Décollages – Section 2
If collage means “sticking on “, then this second section deals with its contrary, the negative side even, namely “ lifting off “. Ambivalence here is the name of the game – as if nothing is better learnt than through its contrary. As if a collage only truly reveals itself when its different components, assembled the one against the other, start falling off, becoming fragments. But are they really fragments? 
What appears to be a simple shoe in Benjamin Swaim’s painting, is it just that … an isolated shoe, or is this shoe simply the visible trace of a larger picture hidden behind the invading darkness of the rest of the canvas? What empty place is left by Figure à trous (Roy) [Figure with holes] by Julien Pastor, and how does the empty place fill this new space? Where do John Cornu’s apparently burnt wooden sticks come from? What, together, do they create? And last but not least, what do the folded and perforated posters of Christophe Lemaitre hide and yet reveal at the same time?
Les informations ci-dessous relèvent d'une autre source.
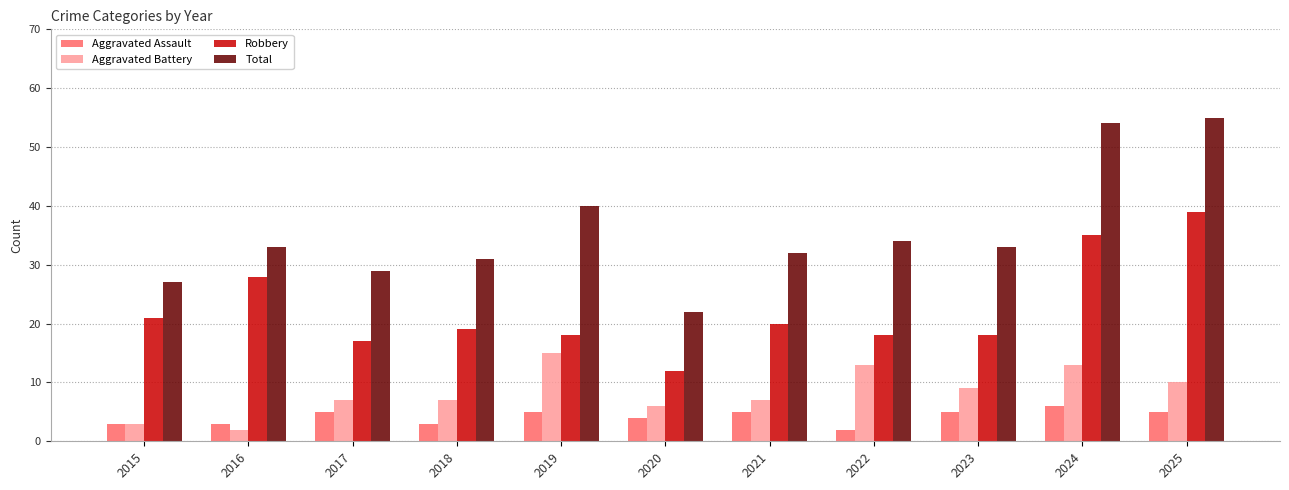

How many bars are there in total?

44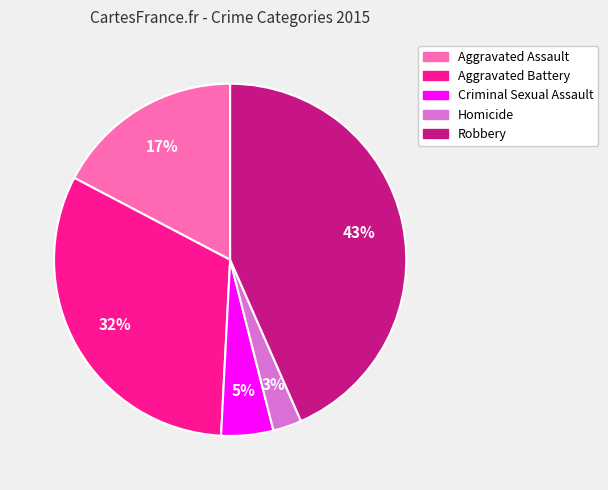

Combined, do Criminal Sexual Assault and Aggravated Assault account for over 50%?

No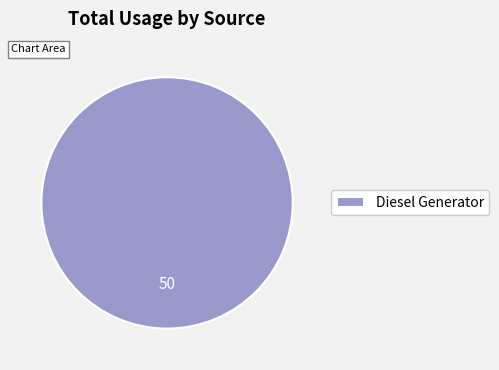

The Diesel Generator slice represents 87% of the pie. True or false?

False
In all these works of art, however different they may be individually, there is something of the unresolved, holding them in a state of suspension forever. Both whole and a fragment, their true identity is revealed through hypothesis – always “in progress” rather than “finished”, an unresolved process. This reflection is a mirror of the paradoxical thinking of Henry James’ narrator in The Figure in the Carpet. Literary critic Tzvetan Todorov put this well when he wrote: “The quest for secret is never-ending because the quest is the secret”.